* 文档片段

════════

我们在相同训练集 `data/lagrangian/training/` 上，从论文预训练 checkpoint 出发进行短暂 fine-tune，使模型显式最小化你加入的 multi-scale consistency loss。

- 你可以把 `LAMBDA_PHYS` 从 `1e-4` / `1e-3` 开始试。
- `FINETUNE_STEPS` 默认只跑少量步（Colab 可承受），用于对比趋势；想完全复现实验可把步数加大。



In [None]:
# === 5.1) 构建 consistency run 并从 baseline checkpoint 开始 fine-tune ===
import shutil

CONS_RUN_DIR = 'runs/consistency_finetune/'
os.makedirs(os.path.join(CONS_RUN_DIR, 'model'), exist_ok=True)
os.makedirs(os.path.join(CONS_RUN_DIR, 'training'), exist_ok=True)

LAMBDA_PHYS = 1e-4
PHYS_LEVELS = 2
FINETUNE_STEPS = 5000

cons_config = dict(base_config)
cons_config['lambda_phys'] = float(LAMBDA_PHYS)
cons_config['phys_num_levels'] = int(PHYS_LEVELS)

# 保存一份 config，方便复现
with open(os.path.join(CONS_RUN_DIR, 'model', 'model.yaml'), 'w') as f:
    yaml.safe_dump(cons_config, f)

acc_cons, trainer_cons = build_model_and_trainer(cons_config, CONS_RUN_DIR, log=False, fp16=True)

════════

* 输入数据
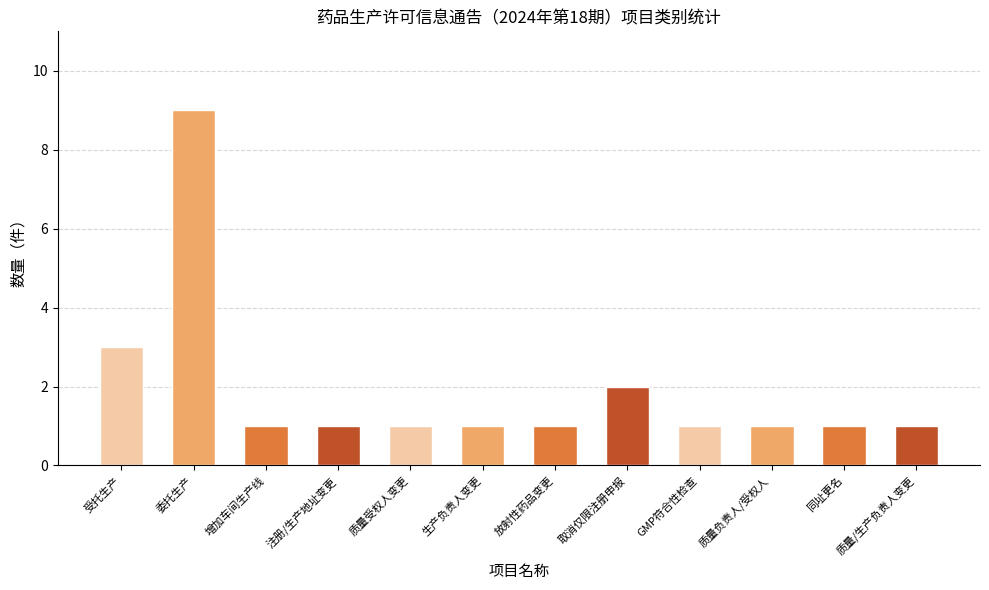

Count the number of values greater than 1.

3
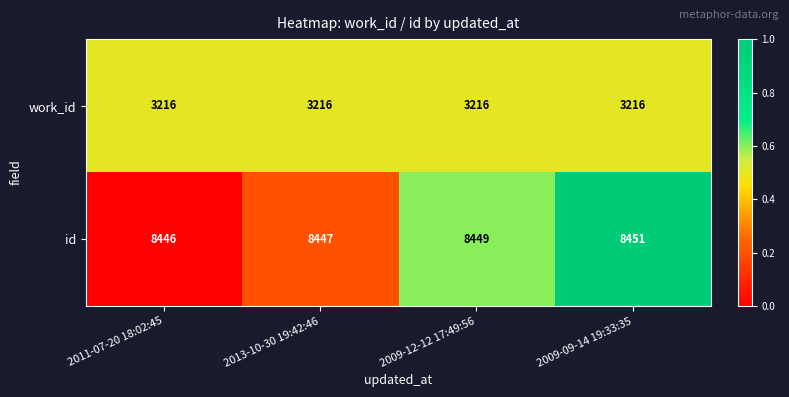

What is the lowest value of the work_id series?

3216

════════

* 作业要求 1
请把文档片段中的一段原样抄出来：从含有“cons_config = dict(base_config)”的地方开始，抄到“CONS_RUN_DIR, log=False, fp16=True)”为止。
* 作业要求 2
根据文档片段，判断下面几句话对不对。每句回答“对”或“错”，并照原文引出起决定作用的字句。
(a) 代码里把 LAMBDA_PHYS 设成了 1e-4。
(b) 这次 fine-tune 用的训练集和论文里的不一样。
(c) fine-tune 是从随机初始化的模型开始的。
* 作业要求 3
在文档片段的代码里，用等号赋值、名字全用大写字母的变量有哪些？请全部列出。

* 练习结果 1
cons_config = dict(base_config)
cons_config['lambda_phys'] = float(LAMBDA_PHYS)
cons_config['phys_num_levels'] = int(PHYS_LEVELS)

# 保存一份 config，方便复现
with open(os.path.join(CONS_RUN_DIR, 'model', 'model.yaml'), 'w') as f:
    yaml.safe_dump(cons_config, f)

acc_cons, trainer_cons = build_model_and_trainer(cons_config, CONS_RUN_DIR, log=False, fp16=True)

* 练习结果 2
(a) 对。原文：“LAMBDA_PHYS = 1e-4”
(b) 错。原文：“我们在相同训练集 `data/lagrangian/training/` 上”
(c) 错。原文：“从论文预训练 checkpoint 出发进行短暂 fine-tune”

* 练习结果 3
CONS_RUN_DIR
LAMBDA_PHYS
PHYS_LEVELS
FINETUNE_STEPS